For each line below with the word "wire", write out a copy.

START Records provided

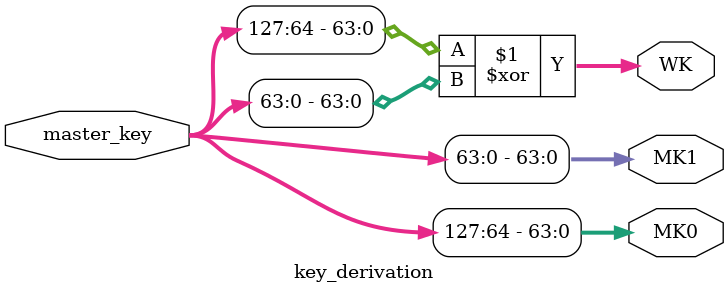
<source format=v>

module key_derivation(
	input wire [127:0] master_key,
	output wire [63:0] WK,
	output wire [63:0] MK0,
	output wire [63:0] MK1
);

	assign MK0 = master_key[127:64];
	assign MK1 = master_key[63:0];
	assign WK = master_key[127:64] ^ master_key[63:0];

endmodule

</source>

END Records provided

• _Result below_
	input wire [127:0] master_key,
	output wire [63:0] WK,
	output wire [63:0] MK0,
	output wire [63:0] MK1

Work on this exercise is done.